Недолет, перелет… Семьдесят четыре воина вернулись в Тернивку с войны. Половина искалеченных. Кто без руки, кто без ноги, кто с рубцами от ран. А Фома без глаз. Вернее, с глазами, но незрячими.

На фронте как было? Прошел день — он твой, никто его не отнимет. В мирной жизни, так издавна ведется, время измеряют годами. Тут уж кому сколько на долю выпало. Одному только пять, другому десять. А гвардия, смотри, держала оборону двадцать, двадцать пять, самые упрямые — и тридцать с гаком.

Если оглянуться назад, то многого Рогачуку в жизни недоставало. Зато упрямства хватило бы на пятерых.

Сидел Рогачук на лавке под грушей. Вспоминал, думал. Хата на взгорке. Далеко видно вокруг. Ничего не скажешь, хороший НП — наблюдательный пункт. Но всего и отсюда не разглядишь. Что было — видел… А что впереди?

Теперь, сказал себе, снова как на фронте — короткая мера. Прожил день, он твой. Что будет завтра — посмотрим. И никакого дела откладывать на «потом» нельзя.
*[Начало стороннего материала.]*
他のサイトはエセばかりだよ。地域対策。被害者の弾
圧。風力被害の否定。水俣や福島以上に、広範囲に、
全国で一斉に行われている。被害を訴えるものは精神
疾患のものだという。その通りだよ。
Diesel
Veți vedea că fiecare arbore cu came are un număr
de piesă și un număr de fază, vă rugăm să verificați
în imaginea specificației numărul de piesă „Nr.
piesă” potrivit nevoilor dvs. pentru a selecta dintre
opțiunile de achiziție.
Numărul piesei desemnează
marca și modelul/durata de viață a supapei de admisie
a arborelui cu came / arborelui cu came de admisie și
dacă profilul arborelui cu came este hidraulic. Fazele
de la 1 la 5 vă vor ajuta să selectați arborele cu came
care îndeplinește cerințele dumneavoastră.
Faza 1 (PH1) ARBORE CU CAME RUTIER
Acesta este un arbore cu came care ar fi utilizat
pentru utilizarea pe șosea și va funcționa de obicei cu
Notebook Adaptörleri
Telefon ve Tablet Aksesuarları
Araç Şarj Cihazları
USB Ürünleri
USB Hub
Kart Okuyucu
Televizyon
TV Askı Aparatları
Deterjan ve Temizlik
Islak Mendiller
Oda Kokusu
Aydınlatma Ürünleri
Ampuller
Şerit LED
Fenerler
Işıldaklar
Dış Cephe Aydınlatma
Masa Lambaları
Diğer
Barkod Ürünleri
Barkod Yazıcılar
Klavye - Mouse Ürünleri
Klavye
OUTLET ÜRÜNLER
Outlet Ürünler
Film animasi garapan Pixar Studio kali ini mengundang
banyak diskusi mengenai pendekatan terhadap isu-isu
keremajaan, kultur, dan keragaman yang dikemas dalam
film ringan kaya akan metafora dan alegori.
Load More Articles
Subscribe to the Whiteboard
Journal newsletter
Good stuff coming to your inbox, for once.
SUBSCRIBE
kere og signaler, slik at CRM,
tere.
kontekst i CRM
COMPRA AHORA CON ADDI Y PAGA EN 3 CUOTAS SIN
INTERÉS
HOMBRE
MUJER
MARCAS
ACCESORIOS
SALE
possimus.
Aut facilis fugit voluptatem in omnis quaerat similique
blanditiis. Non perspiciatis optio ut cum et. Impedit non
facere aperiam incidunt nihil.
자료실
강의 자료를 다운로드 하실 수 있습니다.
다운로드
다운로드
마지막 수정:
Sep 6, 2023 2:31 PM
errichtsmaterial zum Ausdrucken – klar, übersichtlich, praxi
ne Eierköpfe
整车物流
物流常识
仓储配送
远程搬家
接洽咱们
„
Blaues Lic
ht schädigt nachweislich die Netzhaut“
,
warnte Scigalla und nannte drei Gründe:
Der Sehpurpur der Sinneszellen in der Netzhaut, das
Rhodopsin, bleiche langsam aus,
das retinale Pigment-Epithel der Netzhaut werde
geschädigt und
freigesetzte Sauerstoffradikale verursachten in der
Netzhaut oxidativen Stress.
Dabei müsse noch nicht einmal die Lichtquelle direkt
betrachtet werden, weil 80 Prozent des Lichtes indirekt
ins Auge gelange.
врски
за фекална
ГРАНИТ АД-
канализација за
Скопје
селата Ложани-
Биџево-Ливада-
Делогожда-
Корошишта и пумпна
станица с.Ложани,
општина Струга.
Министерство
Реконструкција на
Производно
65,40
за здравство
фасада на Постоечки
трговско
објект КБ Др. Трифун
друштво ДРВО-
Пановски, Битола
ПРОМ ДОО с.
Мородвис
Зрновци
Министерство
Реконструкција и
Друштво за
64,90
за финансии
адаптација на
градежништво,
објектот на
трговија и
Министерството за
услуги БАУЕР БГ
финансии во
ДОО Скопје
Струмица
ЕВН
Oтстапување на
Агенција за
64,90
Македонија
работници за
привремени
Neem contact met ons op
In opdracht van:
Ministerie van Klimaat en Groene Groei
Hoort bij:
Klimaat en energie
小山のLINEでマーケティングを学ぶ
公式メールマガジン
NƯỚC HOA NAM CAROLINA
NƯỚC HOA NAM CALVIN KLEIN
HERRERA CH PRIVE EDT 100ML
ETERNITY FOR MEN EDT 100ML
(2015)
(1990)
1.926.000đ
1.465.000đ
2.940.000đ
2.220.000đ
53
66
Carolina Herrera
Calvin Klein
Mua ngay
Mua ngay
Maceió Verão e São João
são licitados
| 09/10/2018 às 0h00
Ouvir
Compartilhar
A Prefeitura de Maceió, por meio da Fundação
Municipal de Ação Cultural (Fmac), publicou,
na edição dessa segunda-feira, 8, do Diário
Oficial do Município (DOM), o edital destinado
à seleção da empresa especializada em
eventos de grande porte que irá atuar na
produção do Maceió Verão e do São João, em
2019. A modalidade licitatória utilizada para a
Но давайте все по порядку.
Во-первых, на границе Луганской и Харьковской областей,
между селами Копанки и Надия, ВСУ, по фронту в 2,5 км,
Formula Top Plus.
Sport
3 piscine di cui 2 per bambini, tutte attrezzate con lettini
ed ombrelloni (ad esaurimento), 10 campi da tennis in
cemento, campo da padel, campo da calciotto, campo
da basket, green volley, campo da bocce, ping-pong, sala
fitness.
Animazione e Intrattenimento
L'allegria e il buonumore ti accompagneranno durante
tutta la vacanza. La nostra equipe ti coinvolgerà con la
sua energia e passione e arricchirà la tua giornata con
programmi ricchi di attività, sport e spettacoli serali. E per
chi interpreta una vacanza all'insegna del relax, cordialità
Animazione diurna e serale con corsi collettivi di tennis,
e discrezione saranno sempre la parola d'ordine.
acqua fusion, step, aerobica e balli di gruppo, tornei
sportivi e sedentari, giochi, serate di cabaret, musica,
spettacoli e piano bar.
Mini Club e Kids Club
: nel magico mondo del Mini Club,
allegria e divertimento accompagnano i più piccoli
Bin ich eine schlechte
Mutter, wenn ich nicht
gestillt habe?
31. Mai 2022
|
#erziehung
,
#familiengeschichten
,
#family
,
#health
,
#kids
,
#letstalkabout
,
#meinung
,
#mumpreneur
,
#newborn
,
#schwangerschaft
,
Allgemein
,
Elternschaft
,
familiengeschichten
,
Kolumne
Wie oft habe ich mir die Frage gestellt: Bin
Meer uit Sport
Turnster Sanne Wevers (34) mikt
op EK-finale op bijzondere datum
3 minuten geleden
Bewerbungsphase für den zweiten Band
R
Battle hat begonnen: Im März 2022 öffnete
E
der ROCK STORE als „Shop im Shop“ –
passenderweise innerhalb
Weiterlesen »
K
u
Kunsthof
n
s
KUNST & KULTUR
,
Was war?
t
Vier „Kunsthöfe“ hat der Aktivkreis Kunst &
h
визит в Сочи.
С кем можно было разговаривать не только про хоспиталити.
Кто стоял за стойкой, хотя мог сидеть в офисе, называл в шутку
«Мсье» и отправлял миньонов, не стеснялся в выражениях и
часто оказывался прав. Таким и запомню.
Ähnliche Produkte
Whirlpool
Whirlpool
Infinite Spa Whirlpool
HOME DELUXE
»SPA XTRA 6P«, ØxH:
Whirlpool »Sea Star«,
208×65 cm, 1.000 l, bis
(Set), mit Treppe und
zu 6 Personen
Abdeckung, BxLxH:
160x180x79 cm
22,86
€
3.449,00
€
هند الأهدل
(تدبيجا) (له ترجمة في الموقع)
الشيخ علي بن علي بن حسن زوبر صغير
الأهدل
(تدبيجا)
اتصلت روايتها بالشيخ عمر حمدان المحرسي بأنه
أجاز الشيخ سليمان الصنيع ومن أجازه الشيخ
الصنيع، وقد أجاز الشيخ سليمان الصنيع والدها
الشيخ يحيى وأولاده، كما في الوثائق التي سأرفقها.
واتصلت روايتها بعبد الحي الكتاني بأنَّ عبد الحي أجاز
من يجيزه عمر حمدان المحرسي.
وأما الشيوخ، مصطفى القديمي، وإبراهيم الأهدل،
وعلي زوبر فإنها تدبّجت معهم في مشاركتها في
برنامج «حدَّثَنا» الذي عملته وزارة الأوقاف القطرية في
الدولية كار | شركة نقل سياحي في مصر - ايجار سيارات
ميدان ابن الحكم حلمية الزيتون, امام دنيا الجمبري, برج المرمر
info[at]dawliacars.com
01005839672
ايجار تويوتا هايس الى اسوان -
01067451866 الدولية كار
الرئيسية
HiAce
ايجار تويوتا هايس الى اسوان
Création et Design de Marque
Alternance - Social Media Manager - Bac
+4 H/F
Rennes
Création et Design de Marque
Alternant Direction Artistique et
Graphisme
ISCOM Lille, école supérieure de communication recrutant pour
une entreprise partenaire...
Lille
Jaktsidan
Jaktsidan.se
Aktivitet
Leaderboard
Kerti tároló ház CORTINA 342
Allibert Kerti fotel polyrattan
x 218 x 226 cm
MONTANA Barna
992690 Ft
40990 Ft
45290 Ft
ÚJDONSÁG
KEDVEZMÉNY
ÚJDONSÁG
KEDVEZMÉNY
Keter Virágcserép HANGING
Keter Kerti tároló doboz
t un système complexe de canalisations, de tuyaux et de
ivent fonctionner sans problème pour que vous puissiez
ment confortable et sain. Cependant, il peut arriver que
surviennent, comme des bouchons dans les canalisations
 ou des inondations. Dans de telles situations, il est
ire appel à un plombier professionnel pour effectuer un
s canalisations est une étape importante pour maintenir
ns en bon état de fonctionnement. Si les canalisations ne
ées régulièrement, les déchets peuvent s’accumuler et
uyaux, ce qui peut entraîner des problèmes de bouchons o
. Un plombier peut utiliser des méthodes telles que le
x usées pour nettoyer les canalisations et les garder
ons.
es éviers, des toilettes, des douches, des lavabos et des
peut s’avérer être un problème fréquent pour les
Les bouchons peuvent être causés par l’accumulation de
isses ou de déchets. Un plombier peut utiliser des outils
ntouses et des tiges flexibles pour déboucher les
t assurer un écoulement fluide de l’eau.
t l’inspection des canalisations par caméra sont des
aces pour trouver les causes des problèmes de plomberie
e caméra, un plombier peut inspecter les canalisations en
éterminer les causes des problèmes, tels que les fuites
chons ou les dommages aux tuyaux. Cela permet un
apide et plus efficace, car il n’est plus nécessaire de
— Это уже горький и последний факт, — сказал неведомо кому Рогачук.

2

Вошла Горпина в хату и от удивления замерла на пороге. Сидит ее дед, выбритый, в видавшей виды, вылинявшей гимнастерке, в пилотке набочок. Где он это добро столько лет хранил? Сидит за столом, брови нахмурил, в руке перо — пишет. Только рукой махнул — не мешай, мол…

Горпина тихо управлялась возле печки. Взглянет изредка. Нелегко, видно, дается писание. Даже пот на лбу выступил.

— Ты хоть бы пилотку снял. Да и воротник расстегнул бы…

— Нельзя! Нужно, чтобы форма была — как штык.

— Что это ты пишешь? — еще сильнее удивилась жена. — Прошение?

— Такое скажешь! — проворчал Рогачук, оторвав взгляд от бумаги. — Теперь, чтоб ты знала, мне будут писать прошения.

— Тебе? — Горпина села на лавку у окна. Смотрела на своего старика и будто не узнавала.

— А это, если хочешь знать, не прошение, а боевое донесение.

— Какое еще боевое, когда, слава богу, тихо?